El confinamiento produce varios efectos que no habían sido experimentados individual y colectivamente al mismo tiempo.
Uno de ellos es el efecto cabaña. La gente se habitúa a la cotidianidad en su espacio doméstico y se siente amparado en las cuatro paredes.
Consciente de que la amenaza invisible puede estar a pocos metros de su residencia, se considera a salvo en el encierro y le cuesta plantearse el momento de volver a las calles.
Este fenómeno, relativamente parecido a la agorafobia, puede asociarse a un alto grado de responsabilidad social bajo el consabido lema de “quédate en casa”.
Pero la cuestión no es tan sencilla.
Como muchos sectores lo han destacado, el confinamiento puede sobrellevarse con facilidad “si el salario llega a tu cuenta bancaria”, o si los ingresos fluyen sin traumatismos.
En cambio, la exclusión y la miseria pueden desatar una rebeldía natural que se encuentra más próxima a la noción de sobrevivencia que a la de desobediencia.
En tal sentido, existe una profunda diferencia entre un anciano burgués que lucha desde su poltrona por salir a dar un paseo apelando a la madurez con la que puede asumir su responsabilidad individual, y la situación de un anciano indefenso o indigente.

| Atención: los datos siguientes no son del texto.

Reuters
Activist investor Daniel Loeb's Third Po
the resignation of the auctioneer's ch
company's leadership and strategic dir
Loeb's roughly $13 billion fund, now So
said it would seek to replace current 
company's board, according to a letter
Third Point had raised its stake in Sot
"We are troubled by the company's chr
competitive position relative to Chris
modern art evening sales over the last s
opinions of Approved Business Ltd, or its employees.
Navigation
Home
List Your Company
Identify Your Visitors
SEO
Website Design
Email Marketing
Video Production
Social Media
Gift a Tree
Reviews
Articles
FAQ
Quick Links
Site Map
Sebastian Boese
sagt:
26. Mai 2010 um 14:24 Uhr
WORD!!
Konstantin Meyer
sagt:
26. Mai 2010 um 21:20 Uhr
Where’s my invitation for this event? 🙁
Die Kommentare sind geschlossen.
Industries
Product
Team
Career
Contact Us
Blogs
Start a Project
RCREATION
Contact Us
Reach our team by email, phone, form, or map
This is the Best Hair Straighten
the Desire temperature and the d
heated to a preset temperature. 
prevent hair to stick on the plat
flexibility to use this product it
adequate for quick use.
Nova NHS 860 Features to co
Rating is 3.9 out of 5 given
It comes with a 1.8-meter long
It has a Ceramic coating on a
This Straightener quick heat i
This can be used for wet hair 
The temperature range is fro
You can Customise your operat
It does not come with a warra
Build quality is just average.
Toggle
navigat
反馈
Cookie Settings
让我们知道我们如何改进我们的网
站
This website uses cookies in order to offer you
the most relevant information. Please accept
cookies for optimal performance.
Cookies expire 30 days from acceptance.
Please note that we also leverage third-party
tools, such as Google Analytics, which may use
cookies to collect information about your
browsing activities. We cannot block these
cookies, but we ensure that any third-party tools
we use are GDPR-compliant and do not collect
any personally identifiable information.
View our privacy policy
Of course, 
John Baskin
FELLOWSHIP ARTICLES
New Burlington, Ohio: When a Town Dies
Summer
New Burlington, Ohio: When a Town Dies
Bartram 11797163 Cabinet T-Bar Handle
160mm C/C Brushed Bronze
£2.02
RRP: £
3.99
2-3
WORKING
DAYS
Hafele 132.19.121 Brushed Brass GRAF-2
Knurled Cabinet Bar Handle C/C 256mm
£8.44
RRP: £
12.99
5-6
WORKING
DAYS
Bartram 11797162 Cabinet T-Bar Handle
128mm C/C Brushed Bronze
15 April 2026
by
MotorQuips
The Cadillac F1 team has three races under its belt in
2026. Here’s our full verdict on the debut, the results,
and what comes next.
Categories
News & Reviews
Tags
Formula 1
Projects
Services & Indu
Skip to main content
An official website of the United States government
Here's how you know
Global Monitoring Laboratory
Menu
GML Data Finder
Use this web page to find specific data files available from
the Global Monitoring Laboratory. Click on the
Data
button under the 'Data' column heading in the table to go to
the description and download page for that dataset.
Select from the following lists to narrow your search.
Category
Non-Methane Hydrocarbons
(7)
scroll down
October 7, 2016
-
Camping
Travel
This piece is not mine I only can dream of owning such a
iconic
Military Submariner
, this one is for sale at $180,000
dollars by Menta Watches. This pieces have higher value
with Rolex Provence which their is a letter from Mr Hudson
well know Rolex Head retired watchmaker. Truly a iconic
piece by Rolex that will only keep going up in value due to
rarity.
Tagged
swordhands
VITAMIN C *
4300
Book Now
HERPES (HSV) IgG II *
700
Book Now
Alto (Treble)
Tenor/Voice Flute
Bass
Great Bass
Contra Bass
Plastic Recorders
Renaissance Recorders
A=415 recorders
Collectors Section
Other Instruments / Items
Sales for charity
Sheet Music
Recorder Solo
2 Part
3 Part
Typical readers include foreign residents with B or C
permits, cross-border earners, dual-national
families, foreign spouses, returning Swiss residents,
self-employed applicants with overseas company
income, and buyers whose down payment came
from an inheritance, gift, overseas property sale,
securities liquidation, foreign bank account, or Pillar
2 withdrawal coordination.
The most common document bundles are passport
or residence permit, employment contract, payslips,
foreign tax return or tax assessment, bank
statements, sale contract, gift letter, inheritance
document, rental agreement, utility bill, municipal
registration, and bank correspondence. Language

Por otra parte se constata también una conducta que tiene su origen en la adaptación a las precauciones.
Al principio, cuando toda cuarentena constituye una novedad absoluta, el temor y la solidaridad se convierten en constantes.
De un lado, la gente está sobrecogida y enconchada, refugiada en su soledad o en el núcleo familiar con el que se siente reconciliado y repotenciado en la fe, el afecto y los valores compartidos.
De otro lado, las personas generan una solidaridad natural que hasta puede hace pensar que un virus “está cambiando la naturaleza humana”, haciéndola más cooperadora, interdependiente y altruista: donaciones, aplausos, ofertas, canciones, gratuidad.
Pero, semanas más tarde, esa rutina desconcierta, exaspera e irrita. Ni los conflictos (interpersonales o internacionales) desaparecen, ni el paraíso perdido es descubierto, ni las controversias se archivan para siempre.
Esta rutinaria adaptación a la precaución puede causar tal hastío, que muchas personas se sienten estimuladas o compelidas a romper el aislamiento; unos, mediante actividades aparentemente inocuas: festejos interfamiliares, contactos sexuales furtivos y reencuentros amistosos efímeros.
Pero otras rupturas pueden ser verdaderamente asombrosas y temerarias: la violación de la distancia social en los grandes almacenes de Inglaterra el pasado 15 de junio, el irresponsable manejo colombiano del que ya se conoce a nivel mundial como “Covid Friday”, las fiestas masivas en Cali, Barranquilla y La Dorada, o la Fiesta de la Música en Francia, durante la noche del 19 de junio.
En resumen, todos estos comportamientos conducen, independientemente de que la fuerza del virus “se vaya diluyendo”, a rebrotes sucesivos y a nuevos confinamientos.
Nuevos confinamientos que solo pueden explicarse en función del manejo frívolo y díscolo de algunos gobiernos, y al desparpajo, la fatiga, o la banalidad individual que, a veces, pulula más que el virus mismo.